ASSIGNED TASK
Pictures do not belong in the copy. Output exactly the lines from the one containing "wire[31:0] inst;" to the end of the listing below.

Segment Open

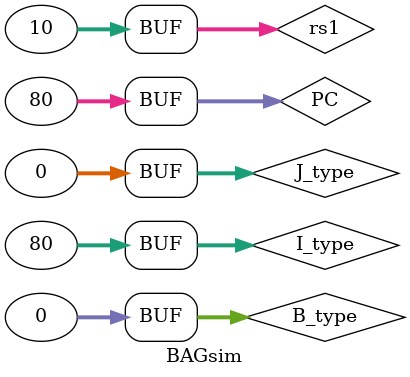
<source format=sv>
`timescale 1ns / 1ps

module BAGsim;

    logic [31:0] rs1;
    logic [31:0] I_type;
    logic [31:0] J_type;
    logic [31:0] B_type;
    logic [31:0] PC;
    logic [31:0] jalr;
    logic [31:0] branch;
    logic [31:0] jal;

    BAG thebag(
        .rs1(rs1),
        .I_type(I_type),
        .J_type(J_type),
        .B_type(B_type),
        .PC(PC),
        .jalr(jalr),
        .branch(branch),
        .jal(jal)
    );
    
    initial begin
        //initialize and test 0's
        rs1 = 32'b0;
        I_type = 32'b0;
        J_type = 32'b0;
        B_type = 32'b0;
        PC = 32'b0;
        
        //example 1
        #10;
        rs1 = 32'b0;
        I_type = 32'b0;
        J_type = 32'b0;
        B_type = 32'b11111111111111111111111111011000;
        PC = 32'b1010000;
        
        //example 2
        #10;
        rs1 = 32'b0;    
        I_type = 32'b0;
        J_type = 32'b0;
        B_type = 32'b111100;
        PC = 32'b1010000;
        
        //example 3
        #10;
        rs1 = 32'b0;
        I_type = 32'b0;
        J_type = 32'b0;
        B_type = 32'b1111000;
        PC = 32'b1010000;
        
        //example 4
        #10;
        rs1 = 32'b0;
        I_type = 32'b0;
        J_type = 32'b11111111111111111111111110011100;
        B_type = 32'b0;
        PC = 32'b1111000;
        
        //example 5
        #10;
        rs1 = 32'b1010; //no value specified in example 5, so I say it is 10
        I_type = 32'b1010000;
        J_type = 32'b0;
        B_type = 32'b0;
        PC = 32'b1010000;
    end
endmodule

</source>
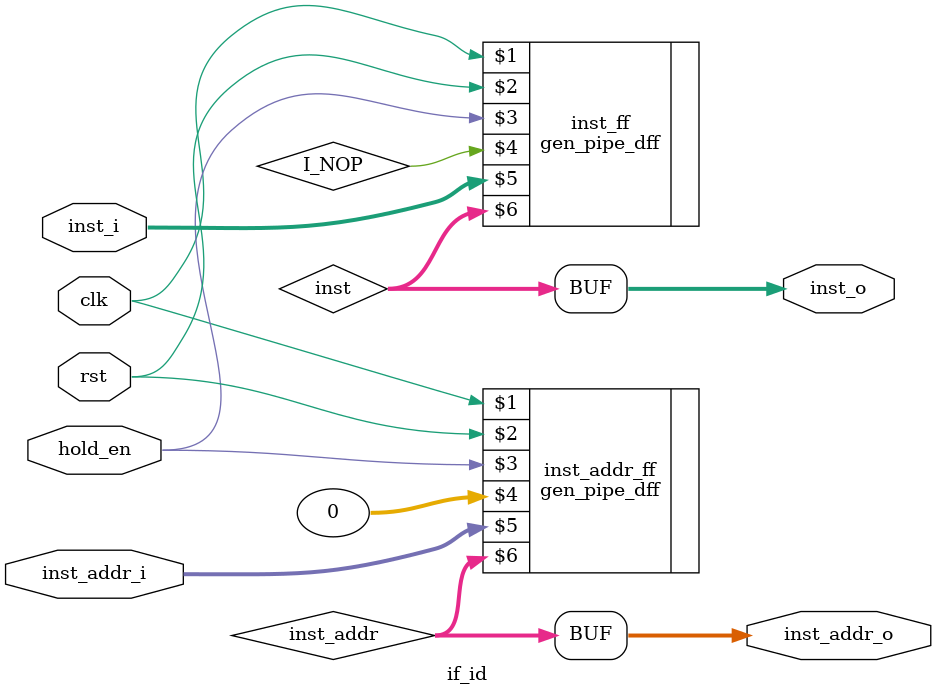
<source format=v>
`include "instruction.vh"

module if_id(

    input wire clk,
    input wire rst,

    input wire[31:0] inst_i,            // 指令内容
    input wire[31:0] inst_addr_i,   // 指令地址

    input wire hold_en, // 流水线暂停标志

    output wire[31:0] inst_o,           // 指令内容
    output wire[31:0] inst_addr_o   // 指令地址

    );

    wire[31:0] inst;
    gen_pipe_dff #(32) inst_ff(clk, rst, hold_en, I_NOP, inst_i, inst);
    assign inst_o = inst;

    wire[31:0] inst_addr;
    gen_pipe_dff #(32) inst_addr_ff(clk, rst, hold_en, 32'b0, inst_addr_i, inst_addr);
    assign inst_addr_o = inst_addr;

endmodule

</source>
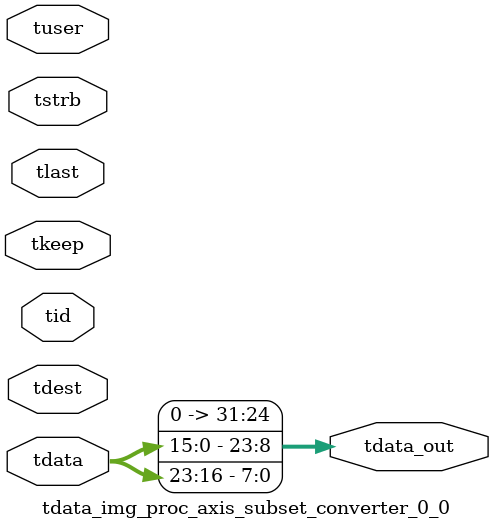
<source format=v>


`timescale 1ps/1ps

module tdata_img_proc_axis_subset_converter_0_0 #
(
parameter C_S_AXIS_TDATA_WIDTH = 32,
parameter C_S_AXIS_TUSER_WIDTH = 0,
parameter C_S_AXIS_TID_WIDTH   = 0,
parameter C_S_AXIS_TDEST_WIDTH = 0,
parameter C_M_AXIS_TDATA_WIDTH = 32
)
(
input  [(C_S_AXIS_TDATA_WIDTH == 0 ? 1 : C_S_AXIS_TDATA_WIDTH)-1:0     ] tdata,
input  [(C_S_AXIS_TUSER_WIDTH == 0 ? 1 : C_S_AXIS_TUSER_WIDTH)-1:0     ] tuser,
input  [(C_S_AXIS_TID_WIDTH   == 0 ? 1 : C_S_AXIS_TID_WIDTH)-1:0       ] tid,
input  [(C_S_AXIS_TDEST_WIDTH == 0 ? 1 : C_S_AXIS_TDEST_WIDTH)-1:0     ] tdest,
input  [(C_S_AXIS_TDATA_WIDTH/8)-1:0 ] tkeep,
input  [(C_S_AXIS_TDATA_WIDTH/8)-1:0 ] tstrb,
input                                                                    tlast,
output [C_M_AXIS_TDATA_WIDTH-1:0] tdata_out
);

assign tdata_out = {tdata[15:8],tdata[7:0],tdata[23:16]};

endmodule


</source>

Segment Closed

ANSWER TO THIS EXERCISE
    wire[31:0] inst;
    gen_pipe_dff #(32) inst_ff(clk, rst, hold_en, I_NOP, inst_i, inst);
    assign inst_o = inst;

    wire[31:0] inst_addr;
    gen_pipe_dff #(32) inst_addr_ff(clk, rst, hold_en, 32'b0, inst_addr_i, inst_addr);
    assign inst_addr_o = inst_addr;

endmodule

</source>
<source format=v>


`timescale 1ps/1ps

module tdata_img_proc_axis_subset_converter_0_0 #
(
parameter C_S_AXIS_TDATA_WIDTH = 32,
parameter C_S_AXIS_TUSER_WIDTH = 0,
parameter C_S_AXIS_TID_WIDTH   = 0,
parameter C_S_AXIS_TDEST_WIDTH = 0,
parameter C_M_AXIS_TDATA_WIDTH = 32
)
(
input  [(C_S_AXIS_TDATA_WIDTH == 0 ? 1 : C_S_AXIS_TDATA_WIDTH)-1:0     ] tdata,
input  [(C_S_AXIS_TUSER_WIDTH == 0 ? 1 : C_S_AXIS_TUSER_WIDTH)-1:0     ] tuser,
input  [(C_S_AXIS_TID_WIDTH   == 0 ? 1 : C_S_AXIS_TID_WIDTH)-1:0       ] tid,
input  [(C_S_AXIS_TDEST_WIDTH == 0 ? 1 : C_S_AXIS_TDEST_WIDTH)-1:0     ] tdest,
input  [(C_S_AXIS_TDATA_WIDTH/8)-1:0 ] tkeep,
input  [(C_S_AXIS_TDATA_WIDTH/8)-1:0 ] tstrb,
input                                                                    tlast,
output [C_M_AXIS_TDATA_WIDTH-1:0] tdata_out
);

assign tdata_out = {tdata[15:8],tdata[7:0],tdata[23:16]};

endmodule


</source>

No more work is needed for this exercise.